Contenu
Grand format
Inédit
Tout public
Georges Simenon (sujet d'ouvrage)
Charles Exbrayat (sujet d'ouvrage)
Paris : Le Nouvel Attila, septembre 2015
120 p. ; 21 x 15 cm
ISBN 978-2-37100-012-4
Interlocutrice décoiffante
"Moi qui n'aime pas les romans policiers" affirme Geneviève Peigné dans L'Interlocutrice, et c'est peut-être bien là qu'elle aurait dû chercher à comprendre ce qui est pourtant pour elle l'incompréhensible : pourquoi la mort de sa mère l'a-t-elle laissée exsangue et avide de la (re)connaitre à travers vingt-trois ouvrages de sa bibliothèque. Vingt-trois ouvrages de littérature policière qu'Odette, femme de Henri, institutrice à la retraite, ancienne mannequin d'un mètre quatre-vingts soutenant une chevelure blonde, a au fil des derniers mois de sa vie lus, relus, re-relus (jusqu'à la page cent vingt), raturés, corrigés, annotés, enrichis de sa prose maladive, angoissée et tourmentée. Odette est morte à quatre-vingts ans. Son mari quelques mois plus tard. Lui, le soutien indéfectible coupable de ne lui avoir offert que des fleurs pour son ultime anniversaire.
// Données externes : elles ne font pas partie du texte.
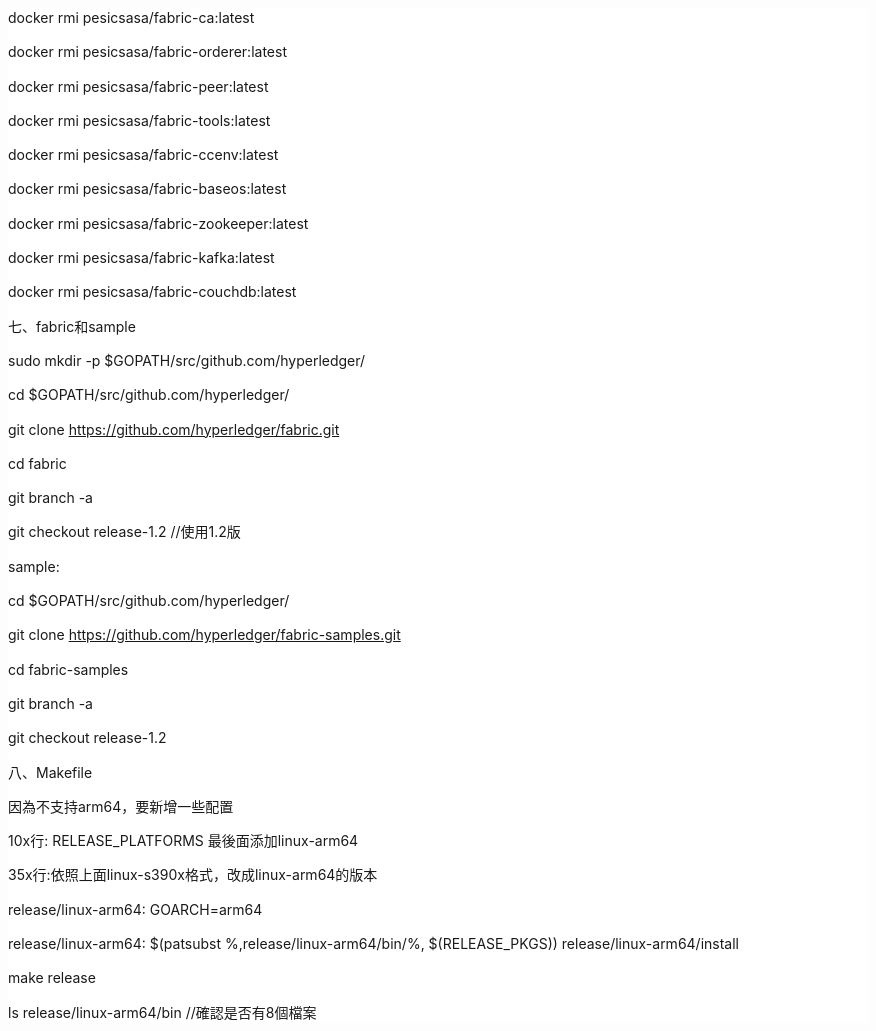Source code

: docker rmi pesicsasa/fabric-ca:latest

docker rmi pesicsasa/fabric-orderer:latest

docker rmi pesicsasa/fabric-peer:latest

docker rmi pesicsasa/fabric-tools:latest

docker rmi pesicsasa/fabric-ccenv:latest

docker rmi pesicsasa/fabric-baseos:latest

docker rmi pesicsasa/fabric-zookeeper:latest

docker rmi pesicsasa/fabric-kafka:latest

docker rmi pesicsasa/fabric-couchdb:latest


七、fabric和sample

sudo mkdir -p $GOPATH/src/github.com/hyperledger/ 

cd $GOPATH/src/github.com/hyperledger/ 

git clone https://github.com/hyperledger/fabric.git 

cd fabric 

git branch -a 

git checkout release-1.2  //使用1.2版



sample:

cd $GOPATH/src/github.com/hyperledger/ 

git clone https://github.com/hyperledger/fabric-samples.git 

cd fabric-samples 

git branch -a 

git checkout release-1.2



八、Makefile

因為不支持arm64，要新增一些配置

10x行: RELEASE_PLATFORMS 最後面添加linux-arm64

35x行:依照上面linux-s390x格式，改成linux-arm64的版本

release/linux-arm64: GOARCH=arm64 

release/linux-arm64: $(patsubst %,release/linux-arm64/bin/%, $(RELEASE_PKGS)) release/linux-arm64/install



make release 

ls release/linux-arm64/bin //確認是否有8個檔案

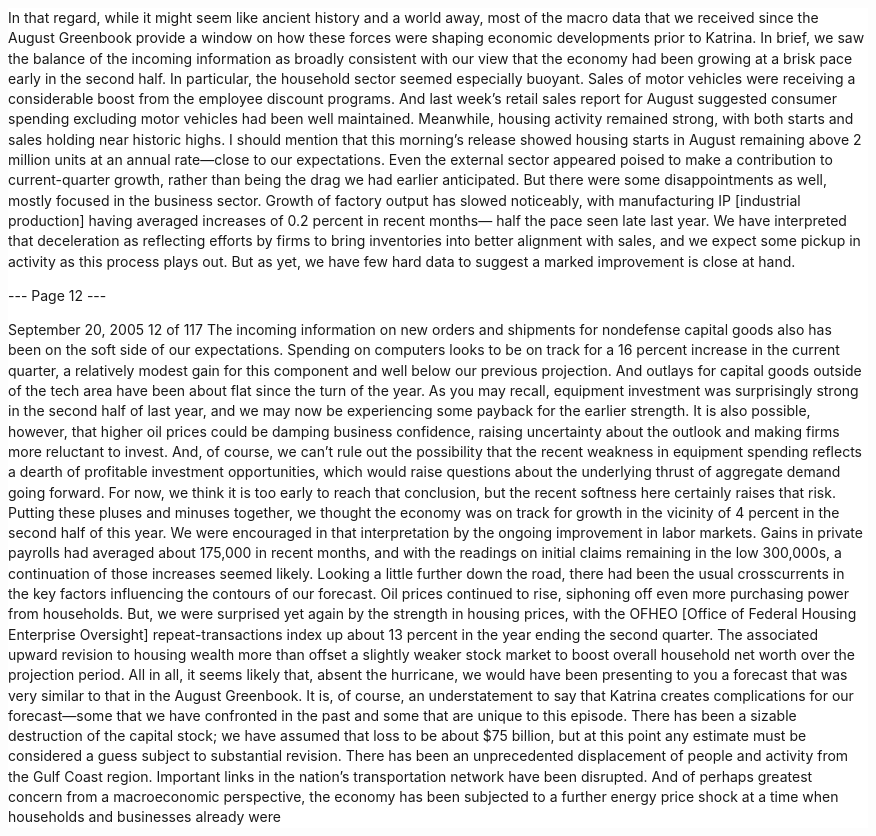 In that regard, while it might seem like ancient history and a world away, most of
the macro data that we received since the August Greenbook provide a window on
how these forces were shaping economic developments prior to Katrina. In brief, we
saw the balance of the incoming information as broadly consistent with our view that
the economy had been growing at a brisk pace early in the second half.
In particular, the household sector seemed especially buoyant. Sales of motor
vehicles were receiving a considerable boost from the employee discount programs.
And last week’s retail sales report for August suggested consumer spending
excluding motor vehicles had been well maintained. Meanwhile, housing activity
remained strong, with both starts and sales holding near historic highs. I should
mention that this morning’s release showed housing starts in August remaining above
2 million units at an annual rate—close to our expectations. Even the external sector
appeared poised to make a contribution to current-quarter growth, rather than being
the drag we had earlier anticipated.
But there were some disappointments as well, mostly focused in the business
sector. Growth of factory output has slowed noticeably, with manufacturing IP
[industrial production] having averaged increases of 0.2 percent in recent months—
half the pace seen late last year. We have interpreted that deceleration as reflecting
efforts by firms to bring inventories into better alignment with sales, and we expect
some pickup in activity as this process plays out. But as yet, we have few hard data
to suggest a marked improvement is close at hand.

--- Page 12 ---

September 20, 2005 12 of 117
The incoming information on new orders and shipments for nondefense capital
goods also has been on the soft side of our expectations. Spending on computers
looks to be on track for a 16 percent increase in the current quarter, a relatively
modest gain for this component and well below our previous projection. And outlays
for capital goods outside of the tech area have been about flat since the turn of the
year. As you may recall, equipment investment was surprisingly strong in the second
half of last year, and we may now be experiencing some payback for the earlier
strength. It is also possible, however, that higher oil prices could be damping
business confidence, raising uncertainty about the outlook and making firms more
reluctant to invest. And, of course, we can’t rule out the possibility that the recent
weakness in equipment spending reflects a dearth of profitable investment
opportunities, which would raise questions about the underlying thrust of aggregate
demand going forward. For now, we think it is too early to reach that conclusion, but
the recent softness here certainly raises that risk.
Putting these pluses and minuses together, we thought the economy was on track
for growth in the vicinity of 4 percent in the second half of this year. We were
encouraged in that interpretation by the ongoing improvement in labor markets.
Gains in private payrolls had averaged about 175,000 in recent months, and with the
readings on initial claims remaining in the low 300,000s, a continuation of those
increases seemed likely.
Looking a little further down the road, there had been the usual crosscurrents in
the key factors influencing the contours of our forecast. Oil prices continued to rise,
siphoning off even more purchasing power from households. But, we were surprised
yet again by the strength in housing prices, with the OFHEO [Office of Federal
Housing Enterprise Oversight] repeat-transactions index up about 13 percent in the
year ending the second quarter. The associated upward revision to housing wealth
more than offset a slightly weaker stock market to boost overall household net worth
over the projection period. All in all, it seems likely that, absent the hurricane, we
would have been presenting to you a forecast that was very similar to that in the
August Greenbook.
It is, of course, an understatement to say that Katrina creates complications for
our forecast—some that we have confronted in the past and some that are unique to
this episode. There has been a sizable destruction of the capital stock; we have
assumed that loss to be about $75 billion, but at this point any estimate must be
considered a guess subject to substantial revision. There has been an unprecedented
displacement of people and activity from the Gulf Coast region. Important links in
the nation’s transportation network have been disrupted. And of perhaps greatest
concern from a macroeconomic perspective, the economy has been subjected to a
further energy price shock at a time when households and businesses already were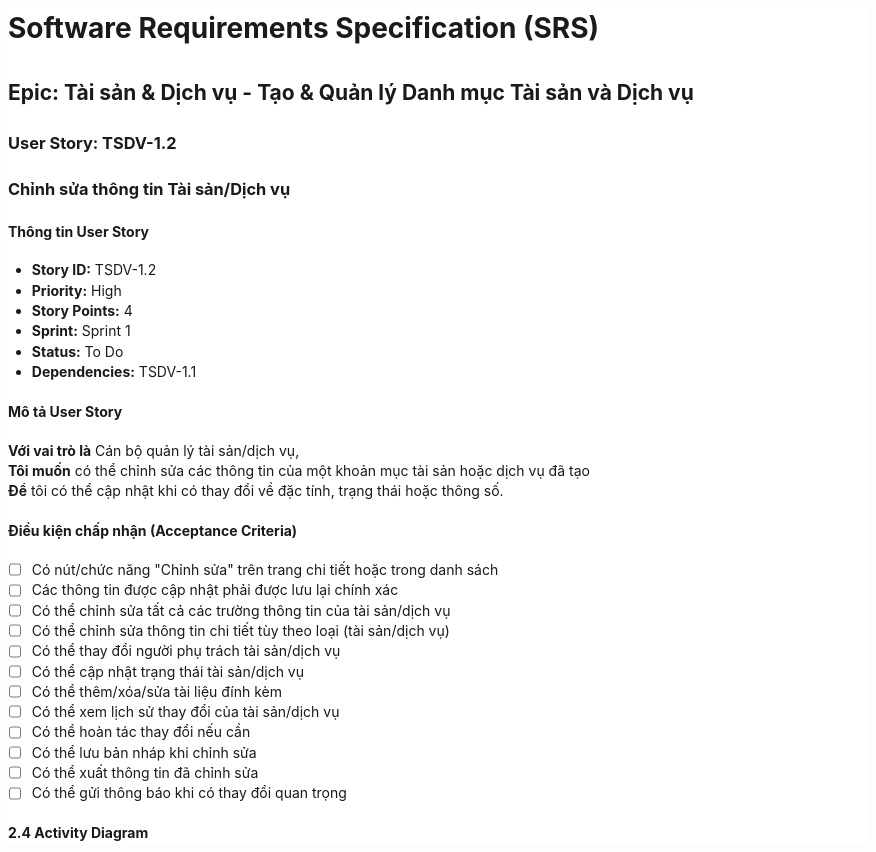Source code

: # Software Requirements Specification (SRS)
## Epic: Tài sản & Dịch vụ - Tạo & Quản lý Danh mục Tài sản và Dịch vụ

### User Story: TSDV-1.2
### Chỉnh sửa thông tin Tài sản/Dịch vụ

#### Thông tin User Story
- **Story ID:** TSDV-1.2
- **Priority:** High
- **Story Points:** 4
- **Sprint:** Sprint 1
- **Status:** To Do
- **Dependencies:** TSDV-1.1

#### Mô tả User Story
**Với vai trò là** Cán bộ quản lý tài sản/dịch vụ,  
**Tôi muốn** có thể chỉnh sửa các thông tin của một khoản mục tài sản hoặc dịch vụ đã tạo  
**Để** tôi có thể cập nhật khi có thay đổi về đặc tính, trạng thái hoặc thông số.

#### Điều kiện chấp nhận (Acceptance Criteria)
- [ ] Có nút/chức năng "Chỉnh sửa" trên trang chi tiết hoặc trong danh sách
- [ ] Các thông tin được cập nhật phải được lưu lại chính xác
- [ ] Có thể chỉnh sửa tất cả các trường thông tin của tài sản/dịch vụ
- [ ] Có thể chỉnh sửa thông tin chi tiết tùy theo loại (tài sản/dịch vụ)
- [ ] Có thể thay đổi người phụ trách tài sản/dịch vụ
- [ ] Có thể cập nhật trạng thái tài sản/dịch vụ
- [ ] Có thể thêm/xóa/sửa tài liệu đính kèm
- [ ] Có thể xem lịch sử thay đổi của tài sản/dịch vụ
- [ ] Có thể hoàn tác thay đổi nếu cần
- [ ] Có thể lưu bản nháp khi chỉnh sửa
- [ ] Có thể xuất thông tin đã chỉnh sửa
- [ ] Có thể gửi thông báo khi có thay đổi quan trọng

#### 2.4 Activity Diagram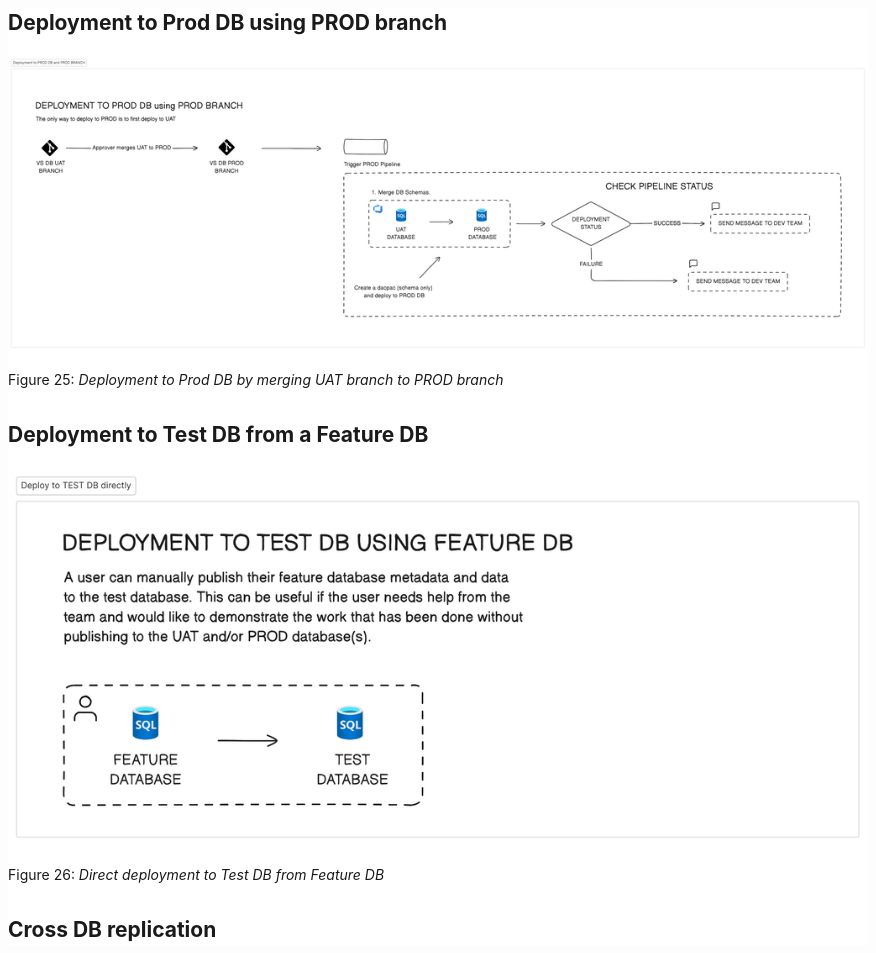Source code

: 
## Deployment to Prod DB using PROD branch

<img src="Assets/deployment to prod db using prod branch.png" />

Figure 25: *Deployment to Prod DB by merging UAT branch to PROD branch*

## Deployment to Test DB from a Feature DB

<img src="Assets/direct deployment to test db from feature db.png" />

Figure 26: *Direct deployment to Test DB from Feature DB*

## Cross DB replication
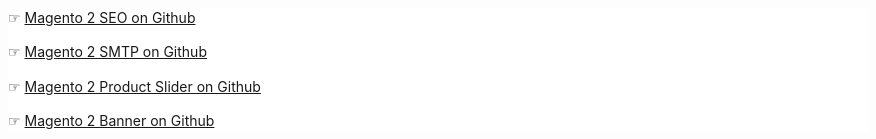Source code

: ☞ [Magento 2 SEO on Github](https://github.com/mageplaza/magento-2-seo)

☞ [Magento 2 SMTP on Github](https://github.com/mageplaza/magento-2-smtp)

☞ [Magento 2 Product Slider on Github](https://github.com/mageplaza/magento-2-product-slider)

☞ [Magento 2 Banner on Github](https://github.com/mageplaza/magento-2-banner-slider)




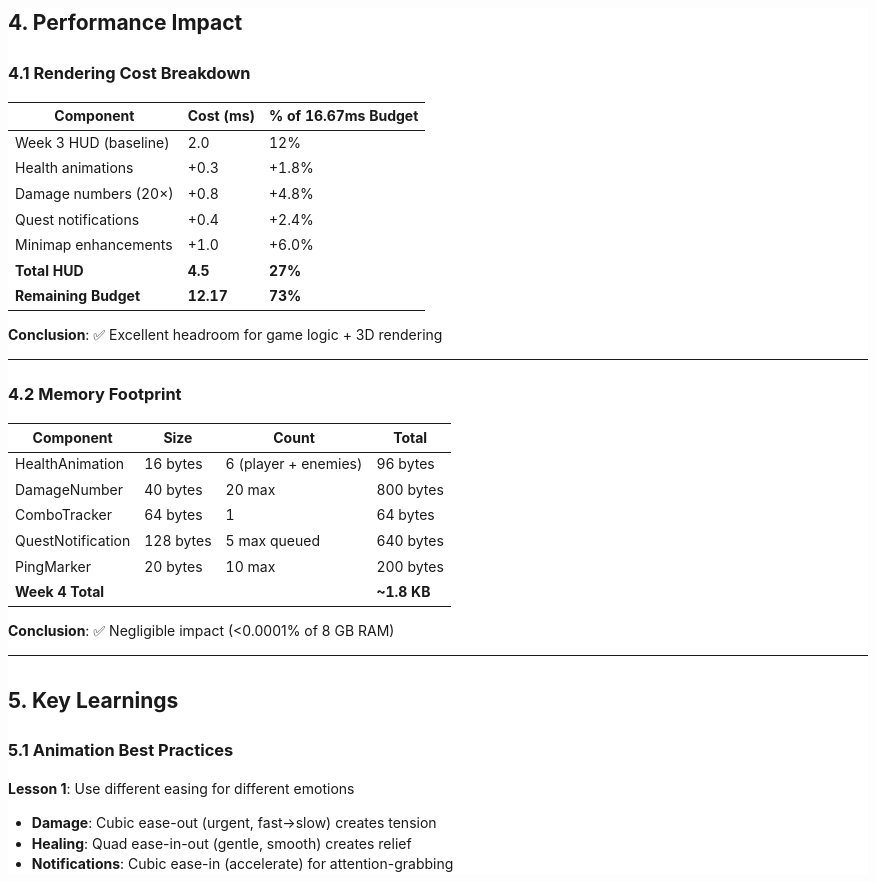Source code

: 
## 4. Performance Impact

### 4.1 Rendering Cost Breakdown

| Component | Cost (ms) | % of 16.67ms Budget |
|-----------|-----------|---------------------|
| Week 3 HUD (baseline) | 2.0 | 12% |
| Health animations | +0.3 | +1.8% |
| Damage numbers (20×) | +0.8 | +4.8% |
| Quest notifications | +0.4 | +2.4% |
| Minimap enhancements | +1.0 | +6.0% |
| **Total HUD** | **4.5** | **27%** |
| **Remaining Budget** | **12.17** | **73%** |

**Conclusion**: ✅ Excellent headroom for game logic + 3D rendering

---

### 4.2 Memory Footprint

| Component | Size | Count | Total |
|-----------|------|-------|-------|
| HealthAnimation | 16 bytes | 6 (player + enemies) | 96 bytes |
| DamageNumber | 40 bytes | 20 max | 800 bytes |
| ComboTracker | 64 bytes | 1 | 64 bytes |
| QuestNotification | 128 bytes | 5 max queued | 640 bytes |
| PingMarker | 20 bytes | 10 max | 200 bytes |
| **Week 4 Total** | | | **~1.8 KB** |

**Conclusion**: ✅ Negligible impact (<0.0001% of 8 GB RAM)

---

## 5. Key Learnings

### 5.1 Animation Best Practices

**Lesson 1**: Use different easing for different emotions
- **Damage**: Cubic ease-out (urgent, fast→slow) creates tension
- **Healing**: Quad ease-in-out (gentle, smooth) creates relief
- **Notifications**: Cubic ease-in (accelerate) for attention-grabbing

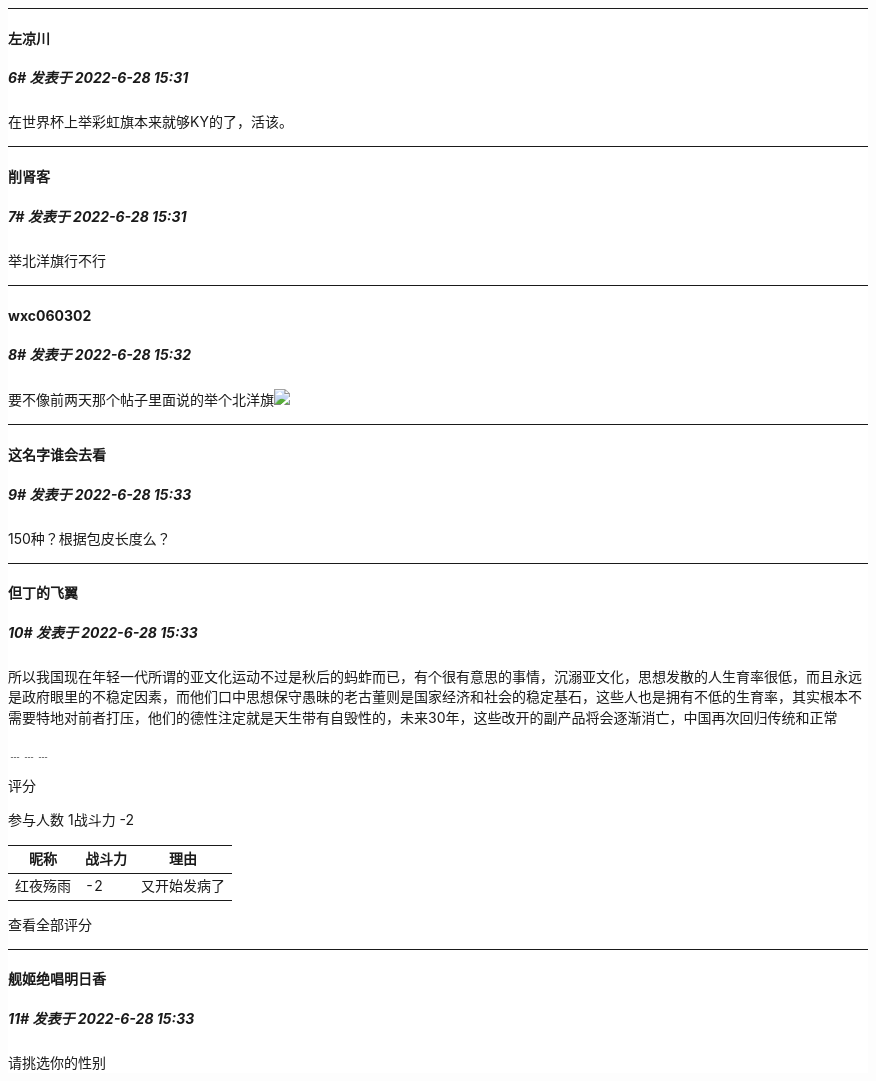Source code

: *****

####  左凉川  
##### 6#       发表于 2022-6-28 15:31

在世界杯上举彩虹旗本来就够KY的了，活该。

*****

####  削肾客  
##### 7#       发表于 2022-6-28 15:31

举北洋旗行不行

*****

####  wxc060302  
##### 8#       发表于 2022-6-28 15:32

要不像前两天那个帖子里面说的举个北洋旗<img src="https://static.saraba1st.com/image/smiley/face2017/067.png" referrerpolicy="no-referrer">

*****

####  这名字谁会去看  
##### 9#       发表于 2022-6-28 15:33

150种？根据包皮长度么？

*****

####  但丁的飞翼  
##### 10#       发表于 2022-6-28 15:33

所以我国现在年轻一代所谓的亚文化运动不过是秋后的蚂蚱而已，有个很有意思的事情，沉溺亚文化，思想发散的人生育率很低，而且永远是政府眼里的不稳定因素，而他们口中思想保守愚昧的老古董则是国家经济和社会的稳定基石，这些人也是拥有不低的生育率，其实根本不需要特地对前者打压，他们的德性注定就是天生带有自毁性的，未来30年，这些改开的副产品将会逐渐消亡，中国再次回归传统和正常

﹍﹍﹍

评分

 参与人数 1战斗力 -2

|昵称|战斗力|理由|
|----|---|---|
| 红夜殇雨|-2|又开始发病了|

查看全部评分

*****

####  舰姬绝唱明日香  
##### 11#       发表于 2022-6-28 15:33

请挑选你的性别
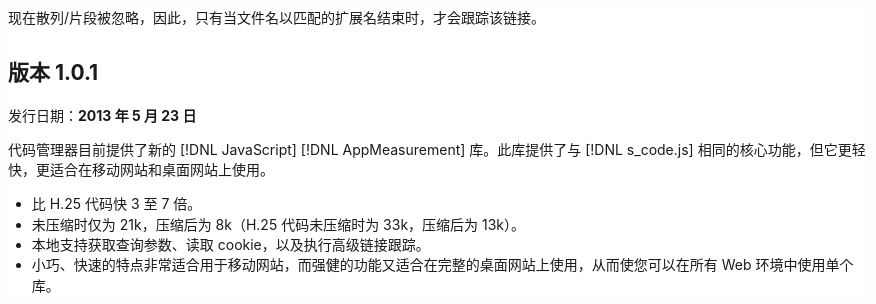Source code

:   现在散列/片段被忽略，因此，只有当文件名以匹配的扩展名结束时，才会跟踪该链接。

## 版本 1.0.1

发行日期：**2013 年 5 月 23 日**

代码管理器目前提供了新的 [!DNL JavaScript] [!DNL AppMeasurement] 库。此库提供了与 [!DNL s_code.js] 相同的核心功能，但它更轻快，更适合在移动网站和桌面网站上使用。

* 比 H.25 代码快 3 至 7 倍。
* 未压缩时仅为 21k，压缩后为 8k（H.25 代码未压缩时为 33k，压缩后为 13k）。
* 本地支持获取查询参数、读取 cookie，以及执行高级链接跟踪。
* 小巧、快速的特点非常适合用于移动网站，而强健的功能又适合在完整的桌面网站上使用，从而使您可以在所有 Web 环境中使用单个库。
Odette, figure à la limite schizophrène qui se reconnait dans Les Vacances d'Hercule Poirot d'Agatha Christie chez ce personnage d'Odell ou encore chez celui d'Orelle dans L'Homme de Barberine de Charles Exbrayat.
Pendant cent vingt pages, l'auteur alterne ses réflexions et les notes de sa mère dans un texte intimiste et cathartique épuré. Certains passages s'apparentent à de la poésie, à des haïkus. Seule la fin sera foudroyante et compacte. Trois pages noircies d'une noirceur folle. Mais de cette lecture ne subsiste que la culpabilité de Geneviève Peigné de n'avoir su être correctement présente au moment du lent déclin d'une mère dont les soucis paraissent bien futiles : penser à aller faire pipi. Se dire qu'il reste deux heures entre le moment où l'infirmière la quitte et où son mari revient. Futiles ? Angoissantes, flippantes, oui ! Car le livre-roman joue sur le registre de notre peur devant l'inconnu, de cet écran noir comme ne le cesse d'écrire Odette. La maladie d'Alzheimer trouve ses victimes au hasard. Nul doute que parmi les lecteurs de cet ouvrage il s'en trouvera pour avoir des parents, des proches, qui ont (eu) cette terrible maladie. Et là ça nous ramène forcément à notre propre fragilité.
À vrai dire, ce livre-roman n'est pas un mal. Espérons qu'il a rempli son office auprès de son auteur. Pour l'amateur de romans policiers, en revanche, mise à part l'omniprésence du dédain du roman policier et le refus d'admettre une évidence crasse - le roman c'est la vie, et il y a de bons polars, voire de très bons, comme il y a de mauvais autres romans, voire de très mauvais -, il faudra pardonner à Geneviève Peigné ses approximations et erreurs - Simenon n'est pas un auteur du "Masque jaune", le lieutenant de la série télévisée se nomme Columbo et non Colombo, et l'expression des Cinq dernière minutes du commissaire Bourrel est "Bon sang, mais c'est bien sûr !" et non "Bon Dieu". Autant de preuves s'il en fallait pour affirmer qu'elle aurait dû s'intéresser de plus près et de son vivant à ses vingt-trois romans qui ont permis à sa mère de s'évader et de produire une œuvre graphique attirante et angoissante. On peut d'ailleurs, et c'est là le petit plus de la mise en page, s'en rendre compte à la lecture des scans de deux passages tirés de Quand Mario reviendra d'Exbrayat et de Prise de tête de Liza Cody. La liste des romans ainsi personnalisés et appropriés est également présente en fin de cet ouvrage d'exactement cent vingt pages, comme le nombre de pages que lisait quotidiennement Odette avant de recommencer de zéro chaque nouveau jour. Mais L'Interlocutrice est surtout l'occasion de se replonger dans une certaine littérature...
Citation
Si tu avais davantage parlé avec Odette, aurait-elle moins perdu les mots ou pas eu besoin d'aller les chercher dans toutes ces histoires de meurtres, de détectives, d'enquêtes ? C'est très intelligent et plein d'initiative de sa part d'aller s'adjoindre un détective pour récupérer les mots dont elle a besoin.